PROBLEM DETAILS: Pick out every line in the rows below that contains the word "shows", and copy each one.

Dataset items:
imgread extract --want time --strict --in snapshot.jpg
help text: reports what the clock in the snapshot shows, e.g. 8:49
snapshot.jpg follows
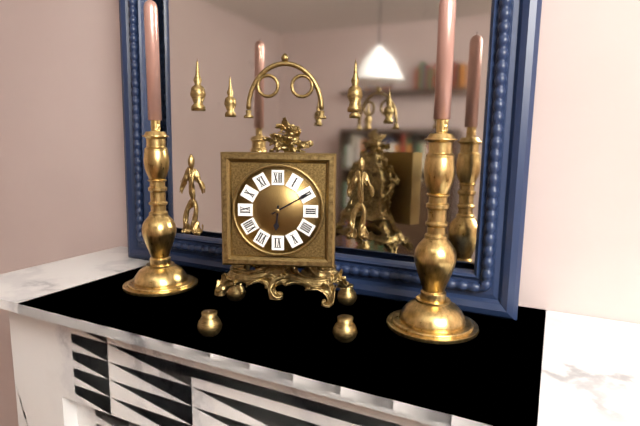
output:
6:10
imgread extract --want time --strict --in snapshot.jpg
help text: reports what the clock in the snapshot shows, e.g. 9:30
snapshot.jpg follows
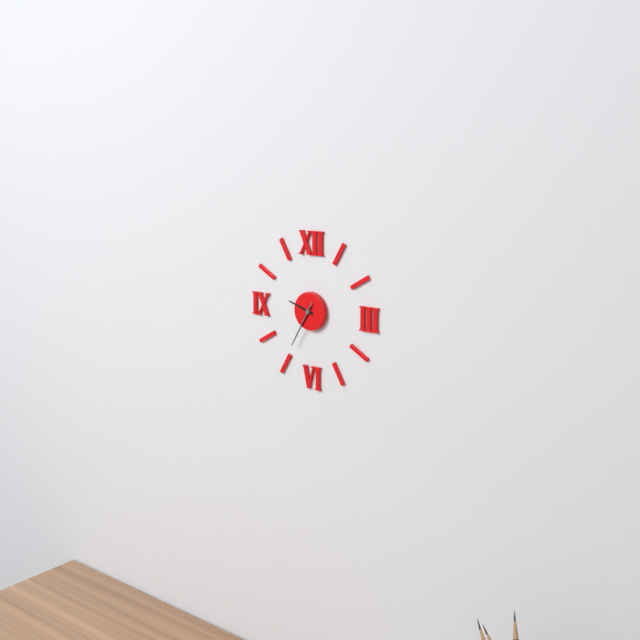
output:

REPLY TO THE TASK:
help text: reports what the clock in the snapshot shows, e.g. 8:49
help text: reports what the clock in the snapshot shows, e.g. 9:30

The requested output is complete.